Il presidente della Commissione esteri al Senato che non aveva votato la risoluzione unitaria per l’invio di armi all’esercito ucraino non lascia la poltrona ma dice addio al documento di collaborazione con la Duma
Il senatore del Movimento 5 stelle Vito Petrocelli ha scelto di non dimettersi dalla presidenza della Commissione esteri del Senato ma ha stabilito assieme al resto dell’ufficio di presidenza della Commissione che «da oggi non ci sono più le condizioni che qualsiasi attività, prevista da quel protocollo, possa essere portata avanti». Il documento a cui si fa riferimento è il protocollo d’intesa tra le Commissioni esteri di Senato e Duma.
Il presidente di Commissione è stato in difficoltà dopo la sua decisione, lunedì scorso, di votare contro la risoluzione unitaria stesa dalla maggioranza e da Fratelli d’Italia per autorizzare di fatto il governo a spedire armi in Ucraina.
Una decisione presa in virtù della propria «libertà di coscienza», come aveva spiegato il senatore al presidente del Movimento Giuseppe Conte, ma che a tanti è sembrata anche condizionata dai buoni rapporti che da tempo Petrocelli coltiva con Mosca e con altre realtà non allineate, come Cina e Venezuela.
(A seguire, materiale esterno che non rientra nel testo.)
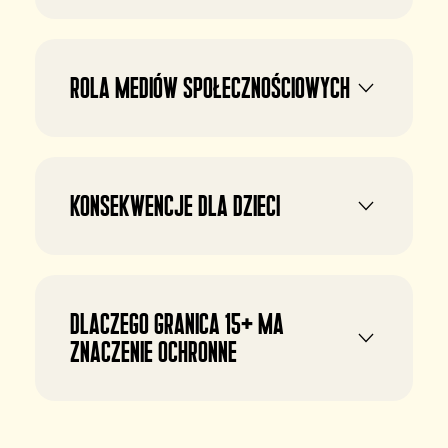
Rola mediów społecznościowych
Konsekwencje dla dzieci
Dlaczego granica 15+ ma
znaczenie ochronne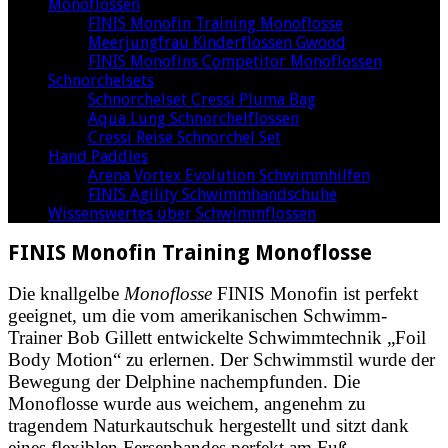
Monoflossen
FINIS Monofin Training Monoflosse
Meerjungfrau Kinderflossen Gwood
FINIS Monofins Competitor Monoflossen
Schnorchelsets
Schnorchelset Cressi Pluma Bag
Aqua Lung Schnorchelflossen
Cressi Reise Schnorchel Set
Hand Paddles
Arena Vortex Evolution Schwimmhilfen
FINIS Agility Schwimmhandschuhe
Wissenswertes über Schwimmflossen
FINIS Monofin Training Monoflosse
Die knallgelbe
Monoflosse
FINIS Monofin ist perfekt
geeignet, um die vom amerikanischen Schwimm-
Trainer Bob Gillett entwickelte Schwimmtechnik „Foil
Body Motion“ zu erlernen. Der Schwimmstil wurde der
Bewegung der Delphine nachempfunden. Die
Monoflosse wurde aus weichem, angenehm zu
tragendem Naturkautschuk hergestellt und sitzt dank
eines flexiblen Fersenbandes perfekt am Fuß.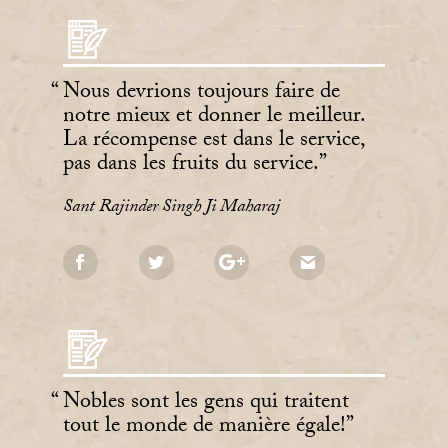
Nous devrions toujours faire de
notre mieux et donner le meilleur.
La récompense est dans le service,
pas dans les fruits du service.
Sant Rajinder Singh Ji Maharaj
Nobles sont les gens qui traitent
tout le monde de manière égale!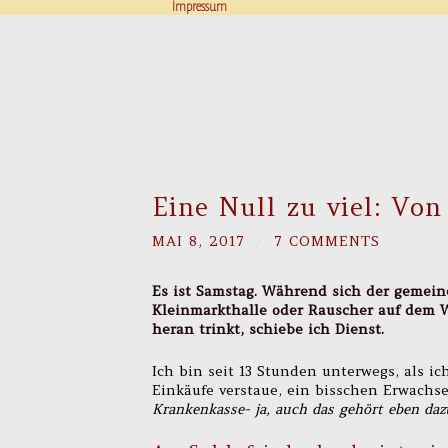
Impressum
Eine Null zu viel: Vo
MAI 8, 2017
/
7 COMMENTS
Es ist Samstag. Während sich der gemein
Kleinmarkthalle oder Rauscher auf dem 
heran trinkt, schiebe ich Dienst.
Ich bin seit 13 Stunden unterwegs, als 
Einkäufe verstaue, ein bisschen Erwachs
Krankenkasse- ja, auch das gehört eben da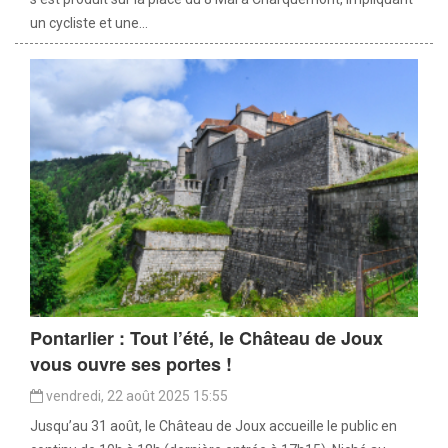
un cycliste et une...
Pontarlier : Tout l’été, le Château de Joux
vous ouvre ses portes !
vendredi, 22 août 2025 15:55
Jusqu’au 31 août, le Château de Joux accueille le public en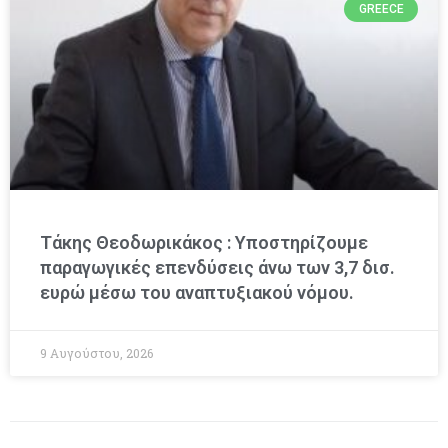
GREECE
Τάκης Θεοδωρικάκος : Υποστηρίζουμε
παραγωγικές επενδύσεις άνω των 3,7 δισ.
ευρώ μέσω του αναπτυξιακού νόμου.
9 Αυγούστου, 2026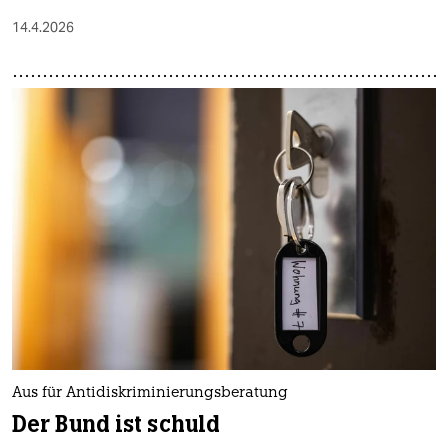
14.4.2026
Aus für Antidiskriminierungsberatung
Der Bund ist schuld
In seguito alla sua decisione, il presidente aveva visto arrivare richieste di dimissioni soprattutto da Italia viva: «Non è opportuno che la commissione Esteri abbia una posizione ambivalente rispetto all'aggressione, da parte di Putin, dell'Ucraina» dice la seatrice Laura Garavini, che non ritiene sufficiente la cancellazione del protocollo d’intesa. Pd e M5s avevano spinto per il passo indietro sul protocollo, senza arrivare alle dimissioni. Conte aveva spiegato in più occasiono di non avere intenzione di intervenire con sanzioni nei confronti del senatore.
Le posizioni
È noto da tempo che il presidente di Commissione ha contatti solidi con il paese, rafforzati da frequenti appuntamenti in ambasciata e viaggi in Russia. In passato avevano anche fatto scalpore alcune sue dichiarazioni filoputiniane, come quando aveva definito l’oppositore Aleksej Navalny un «blogger del piffero».
Petrocelli in gioventù ha militato in Autonomia operaia e nel Carc: da ragazzo, il suo soprannome era “Petrov”, ha raccontato in un’intervista l’ex compagno di partito Emanuele Dessì. Ma anche negli anni da presidente di Commissione non ha evitato uscite controverse sulla Russia: nel 2021 ha diffuso tra i colleghi della sua commissione un non-paper steso dall’ambasciata russa a Roma che conteneva interpretazioni anti-occidentali della situazione geopolitica europea.
A fine febbraio, pochi giorni prima dell’invasione dell’Ucraina, Petrocelli twittava «Vi ricordiamo che la Russia non ha mai attaccato nessuno nel corso della sua storia. E la Russia, sopravvissuta a tante guerre, è l'ultimo Paese in Europa che vuole parlare, anche pronunciare la parola guerra…».
Il protocollo
Il documento che è stato bloccato è un protocollo d’intesa tra le Commissioni gemelle di Senato e Duma: tra le collaborazioni previste c’erano scambi di delegazioni, missioni e un confronto periodico su alcuni temi di interesse comune.
Tutto questo ora non sarà più possibile, anche se va ancora determinata la modalità di cancellazione dell’intesa. La scelta avverrà martedì, e Petrocelli ha proposto tre opzioni: la cessazione dell’implementazione fattuale del protocollo, la decisione di congelare il testo sospendendone gli effetti oppure la denuncia del protocollo attraverso un atto formale per dichiarare la volontà di sciogliersi dal vincolo.
Mentre la prima opzione manterrebbero il protocollo “giuridicamente” in vigore, per la seconda e la terza è necessaria una notifica con preavviso alla controparte russa.
I prossimi voti
Nonostante la decisione di bloccare il protocollo, Petrocelli resta un osservato speciale nella maggioranza: tra i prossimi appuntamenti della Commissione c’è infatti la trattazione dei decreti legge decisi dal governo negli ultimi giorni che prevedono sanzioni contro la Russia e la consegna delle armi all’esercito ucraino.
«Sarà quella l’occasione in cui il senatore potrà dimostrare se vuole agire secondo coscienza o si prenderà la responsabilità del proprio incarico» dice un senatore di maggioranza.